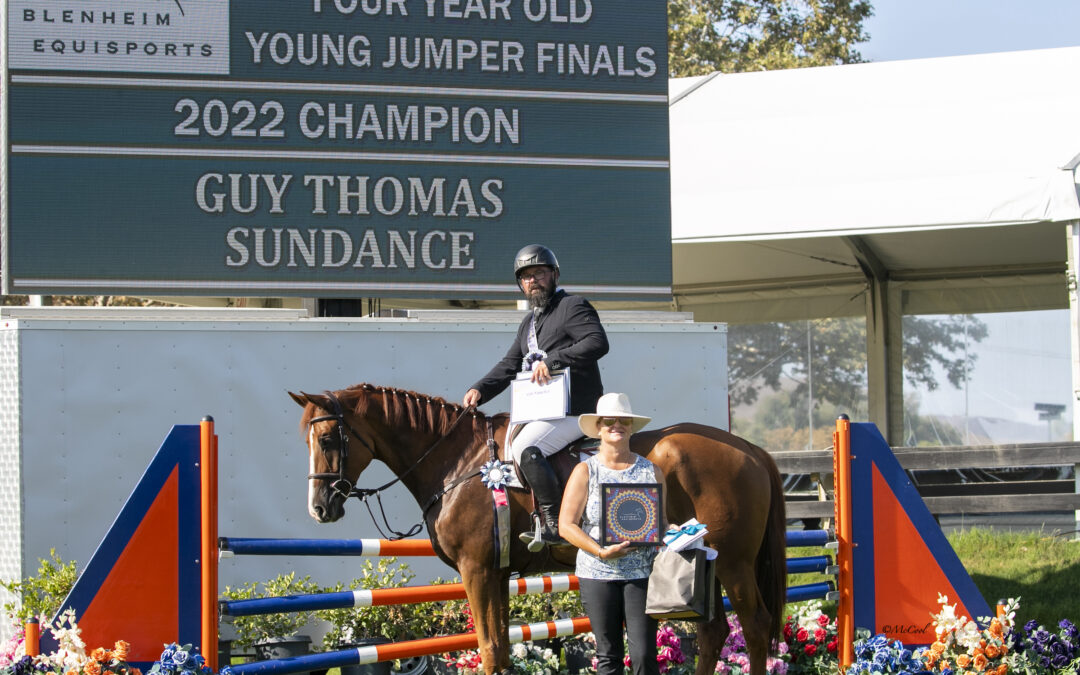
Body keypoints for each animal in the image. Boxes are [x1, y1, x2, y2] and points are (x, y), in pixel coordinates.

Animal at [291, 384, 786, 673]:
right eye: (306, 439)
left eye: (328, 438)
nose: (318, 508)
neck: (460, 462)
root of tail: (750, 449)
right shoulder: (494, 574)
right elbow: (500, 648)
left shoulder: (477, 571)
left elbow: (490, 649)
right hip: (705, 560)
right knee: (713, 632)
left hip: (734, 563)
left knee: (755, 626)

# # #

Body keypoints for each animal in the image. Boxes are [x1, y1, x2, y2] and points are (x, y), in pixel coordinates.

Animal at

# # #

> **ASSIGNMENT**: Please filter the entries for the word "left" and copy the lines that have it.

> **RESULT OF THE TASK**:
left eye: (328, 438)
left shoulder: (477, 571)
left elbow: (490, 649)
left hip: (734, 563)
left knee: (755, 626)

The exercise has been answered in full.